>> Begin Record excerpts

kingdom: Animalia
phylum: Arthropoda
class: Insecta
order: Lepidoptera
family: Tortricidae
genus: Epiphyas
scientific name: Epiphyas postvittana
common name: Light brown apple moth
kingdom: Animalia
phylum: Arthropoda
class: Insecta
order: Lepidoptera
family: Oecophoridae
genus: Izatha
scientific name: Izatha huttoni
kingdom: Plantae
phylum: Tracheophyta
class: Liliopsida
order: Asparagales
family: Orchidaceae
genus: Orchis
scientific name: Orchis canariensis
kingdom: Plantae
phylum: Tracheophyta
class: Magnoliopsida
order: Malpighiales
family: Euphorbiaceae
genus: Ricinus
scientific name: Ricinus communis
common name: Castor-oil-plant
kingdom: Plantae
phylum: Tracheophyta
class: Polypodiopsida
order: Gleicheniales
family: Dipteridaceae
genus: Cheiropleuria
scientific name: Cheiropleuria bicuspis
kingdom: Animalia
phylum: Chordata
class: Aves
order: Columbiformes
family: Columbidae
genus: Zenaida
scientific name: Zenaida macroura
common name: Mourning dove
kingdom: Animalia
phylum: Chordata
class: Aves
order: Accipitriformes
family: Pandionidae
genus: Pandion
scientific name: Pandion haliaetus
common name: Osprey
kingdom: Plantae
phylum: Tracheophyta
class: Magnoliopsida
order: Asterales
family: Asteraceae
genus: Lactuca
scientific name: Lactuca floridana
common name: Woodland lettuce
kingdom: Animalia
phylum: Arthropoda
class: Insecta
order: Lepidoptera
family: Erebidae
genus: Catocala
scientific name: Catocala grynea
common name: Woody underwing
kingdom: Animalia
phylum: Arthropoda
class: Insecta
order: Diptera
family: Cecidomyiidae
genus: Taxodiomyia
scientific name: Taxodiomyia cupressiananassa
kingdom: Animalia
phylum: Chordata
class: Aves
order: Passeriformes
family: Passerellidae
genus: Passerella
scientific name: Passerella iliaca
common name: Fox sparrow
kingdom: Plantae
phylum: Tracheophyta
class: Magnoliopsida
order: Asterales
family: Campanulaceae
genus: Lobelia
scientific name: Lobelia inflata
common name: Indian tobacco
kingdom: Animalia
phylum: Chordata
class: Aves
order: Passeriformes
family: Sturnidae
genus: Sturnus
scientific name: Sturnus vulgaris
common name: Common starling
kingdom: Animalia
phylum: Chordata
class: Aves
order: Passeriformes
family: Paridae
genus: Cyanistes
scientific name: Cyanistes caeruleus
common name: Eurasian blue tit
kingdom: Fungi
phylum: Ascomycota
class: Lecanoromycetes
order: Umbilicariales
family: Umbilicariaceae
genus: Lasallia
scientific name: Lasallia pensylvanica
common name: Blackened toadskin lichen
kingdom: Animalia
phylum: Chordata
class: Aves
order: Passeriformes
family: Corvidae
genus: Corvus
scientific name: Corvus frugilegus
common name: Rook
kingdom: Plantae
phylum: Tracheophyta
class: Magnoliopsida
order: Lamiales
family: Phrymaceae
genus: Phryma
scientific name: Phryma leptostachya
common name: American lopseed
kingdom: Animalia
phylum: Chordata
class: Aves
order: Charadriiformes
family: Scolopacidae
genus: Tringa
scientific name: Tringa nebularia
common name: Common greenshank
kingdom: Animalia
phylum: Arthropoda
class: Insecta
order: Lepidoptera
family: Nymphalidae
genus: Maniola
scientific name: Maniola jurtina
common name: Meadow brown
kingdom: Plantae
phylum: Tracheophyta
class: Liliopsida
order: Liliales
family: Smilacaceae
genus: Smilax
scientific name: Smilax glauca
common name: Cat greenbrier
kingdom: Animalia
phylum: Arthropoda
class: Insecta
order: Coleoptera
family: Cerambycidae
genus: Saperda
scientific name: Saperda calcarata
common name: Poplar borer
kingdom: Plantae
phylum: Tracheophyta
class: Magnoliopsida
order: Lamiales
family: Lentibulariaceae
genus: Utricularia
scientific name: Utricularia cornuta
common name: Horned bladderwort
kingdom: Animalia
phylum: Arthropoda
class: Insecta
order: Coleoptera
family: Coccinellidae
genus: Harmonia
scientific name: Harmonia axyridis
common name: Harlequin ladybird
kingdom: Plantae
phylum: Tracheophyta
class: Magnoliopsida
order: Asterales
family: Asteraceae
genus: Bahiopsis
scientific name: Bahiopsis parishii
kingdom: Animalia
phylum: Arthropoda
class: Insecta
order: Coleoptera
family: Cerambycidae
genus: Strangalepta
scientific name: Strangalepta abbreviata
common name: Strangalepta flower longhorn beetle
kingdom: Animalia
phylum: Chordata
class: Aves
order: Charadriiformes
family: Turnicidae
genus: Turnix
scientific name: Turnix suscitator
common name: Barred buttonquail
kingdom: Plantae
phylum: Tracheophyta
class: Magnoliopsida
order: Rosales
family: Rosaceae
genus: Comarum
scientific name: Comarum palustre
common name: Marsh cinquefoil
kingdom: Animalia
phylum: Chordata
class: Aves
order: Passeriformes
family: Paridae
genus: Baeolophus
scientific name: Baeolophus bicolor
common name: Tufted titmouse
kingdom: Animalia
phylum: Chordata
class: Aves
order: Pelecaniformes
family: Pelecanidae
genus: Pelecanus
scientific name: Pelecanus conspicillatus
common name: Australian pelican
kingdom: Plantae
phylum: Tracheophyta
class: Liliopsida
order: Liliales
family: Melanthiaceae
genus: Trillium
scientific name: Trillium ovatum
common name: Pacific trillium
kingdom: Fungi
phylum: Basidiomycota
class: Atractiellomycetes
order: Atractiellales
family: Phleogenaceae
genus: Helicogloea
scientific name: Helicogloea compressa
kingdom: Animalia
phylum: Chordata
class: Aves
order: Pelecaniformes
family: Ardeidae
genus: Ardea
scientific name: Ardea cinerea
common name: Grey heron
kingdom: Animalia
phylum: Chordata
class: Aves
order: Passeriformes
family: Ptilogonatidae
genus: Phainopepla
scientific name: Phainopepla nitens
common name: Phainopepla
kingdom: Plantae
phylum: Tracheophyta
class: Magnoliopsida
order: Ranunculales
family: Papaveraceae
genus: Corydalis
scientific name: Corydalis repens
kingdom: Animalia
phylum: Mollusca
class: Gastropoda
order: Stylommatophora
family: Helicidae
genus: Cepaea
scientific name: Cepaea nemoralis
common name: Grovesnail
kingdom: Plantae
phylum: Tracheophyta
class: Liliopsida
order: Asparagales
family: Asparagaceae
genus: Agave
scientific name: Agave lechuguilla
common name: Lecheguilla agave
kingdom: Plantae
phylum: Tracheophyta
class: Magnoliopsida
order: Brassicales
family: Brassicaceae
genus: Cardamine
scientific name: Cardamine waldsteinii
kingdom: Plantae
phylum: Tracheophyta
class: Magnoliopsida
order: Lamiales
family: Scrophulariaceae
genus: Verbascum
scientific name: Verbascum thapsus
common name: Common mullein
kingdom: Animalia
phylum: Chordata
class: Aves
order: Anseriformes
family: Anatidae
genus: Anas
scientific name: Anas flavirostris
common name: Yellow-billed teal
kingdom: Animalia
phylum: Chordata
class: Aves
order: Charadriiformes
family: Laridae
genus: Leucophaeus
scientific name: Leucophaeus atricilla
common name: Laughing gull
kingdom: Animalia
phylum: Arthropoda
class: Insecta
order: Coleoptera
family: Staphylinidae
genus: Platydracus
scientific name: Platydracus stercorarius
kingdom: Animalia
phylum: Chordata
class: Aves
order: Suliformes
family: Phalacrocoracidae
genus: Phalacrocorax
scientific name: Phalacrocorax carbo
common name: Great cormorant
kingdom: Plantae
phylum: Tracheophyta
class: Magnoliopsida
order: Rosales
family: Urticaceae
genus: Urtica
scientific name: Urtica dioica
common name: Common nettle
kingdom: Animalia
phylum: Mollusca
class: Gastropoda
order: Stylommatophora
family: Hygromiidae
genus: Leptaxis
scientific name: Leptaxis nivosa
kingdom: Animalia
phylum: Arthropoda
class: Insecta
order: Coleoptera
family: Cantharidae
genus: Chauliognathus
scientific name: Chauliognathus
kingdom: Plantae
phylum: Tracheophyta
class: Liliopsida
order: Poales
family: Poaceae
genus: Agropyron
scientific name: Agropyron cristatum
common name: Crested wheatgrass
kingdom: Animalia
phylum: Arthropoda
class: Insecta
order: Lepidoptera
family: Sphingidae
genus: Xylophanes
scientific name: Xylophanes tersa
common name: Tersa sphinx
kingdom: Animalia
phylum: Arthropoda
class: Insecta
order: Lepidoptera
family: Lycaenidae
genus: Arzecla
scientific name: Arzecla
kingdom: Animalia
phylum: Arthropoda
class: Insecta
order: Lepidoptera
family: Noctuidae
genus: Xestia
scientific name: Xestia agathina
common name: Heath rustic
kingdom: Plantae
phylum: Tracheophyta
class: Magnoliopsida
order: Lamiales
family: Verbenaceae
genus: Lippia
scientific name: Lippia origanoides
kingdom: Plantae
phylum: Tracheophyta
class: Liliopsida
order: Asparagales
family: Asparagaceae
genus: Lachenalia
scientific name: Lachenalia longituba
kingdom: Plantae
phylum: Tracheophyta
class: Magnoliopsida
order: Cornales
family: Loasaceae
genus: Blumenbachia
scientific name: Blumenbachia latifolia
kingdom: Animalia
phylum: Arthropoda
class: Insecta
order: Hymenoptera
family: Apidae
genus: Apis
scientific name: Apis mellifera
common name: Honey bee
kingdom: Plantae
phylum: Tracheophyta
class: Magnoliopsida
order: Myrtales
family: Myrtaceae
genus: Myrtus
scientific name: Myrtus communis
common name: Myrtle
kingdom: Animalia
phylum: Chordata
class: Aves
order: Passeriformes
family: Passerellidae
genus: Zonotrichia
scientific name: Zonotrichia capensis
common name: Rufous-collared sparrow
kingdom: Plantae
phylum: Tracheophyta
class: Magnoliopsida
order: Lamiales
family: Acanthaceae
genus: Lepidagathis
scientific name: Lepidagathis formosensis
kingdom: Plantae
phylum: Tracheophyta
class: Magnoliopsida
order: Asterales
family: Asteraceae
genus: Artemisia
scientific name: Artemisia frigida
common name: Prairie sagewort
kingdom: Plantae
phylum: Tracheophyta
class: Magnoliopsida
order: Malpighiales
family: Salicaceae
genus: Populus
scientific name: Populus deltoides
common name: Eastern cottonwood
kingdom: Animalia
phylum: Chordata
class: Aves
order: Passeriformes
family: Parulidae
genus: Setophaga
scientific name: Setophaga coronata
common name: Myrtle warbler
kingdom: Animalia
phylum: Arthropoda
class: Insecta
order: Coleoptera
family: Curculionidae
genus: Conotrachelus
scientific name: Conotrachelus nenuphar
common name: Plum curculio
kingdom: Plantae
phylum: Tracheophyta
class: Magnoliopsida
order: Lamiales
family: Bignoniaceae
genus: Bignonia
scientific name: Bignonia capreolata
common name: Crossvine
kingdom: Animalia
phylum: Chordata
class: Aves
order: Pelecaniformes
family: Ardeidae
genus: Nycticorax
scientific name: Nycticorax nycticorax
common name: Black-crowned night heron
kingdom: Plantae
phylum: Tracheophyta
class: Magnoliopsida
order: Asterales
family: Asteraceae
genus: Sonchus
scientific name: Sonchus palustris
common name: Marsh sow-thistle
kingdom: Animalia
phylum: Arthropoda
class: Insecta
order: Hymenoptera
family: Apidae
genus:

>> End Record excerpts

What you are asked to do »
Rewrite the stretch of the listing from the line containing "genus: Urtica" through the line containing "genus: Chauliognathus", switching "common name" to "vernacular name" and keeping everything else unchanged.

Exercise response »
genus: Urtica
scientific name: Urtica dioica
vernacular name: Common nettle
kingdom: Animalia
phylum: Mollusca
class: Gastropoda
order: Stylommatophora
family: Hygromiidae
genus: Leptaxis
scientific name: Leptaxis nivosa
kingdom: Animalia
phylum: Arthropoda
class: Insecta
order: Coleoptera
family: Cantharidae
genus: Chauliognathus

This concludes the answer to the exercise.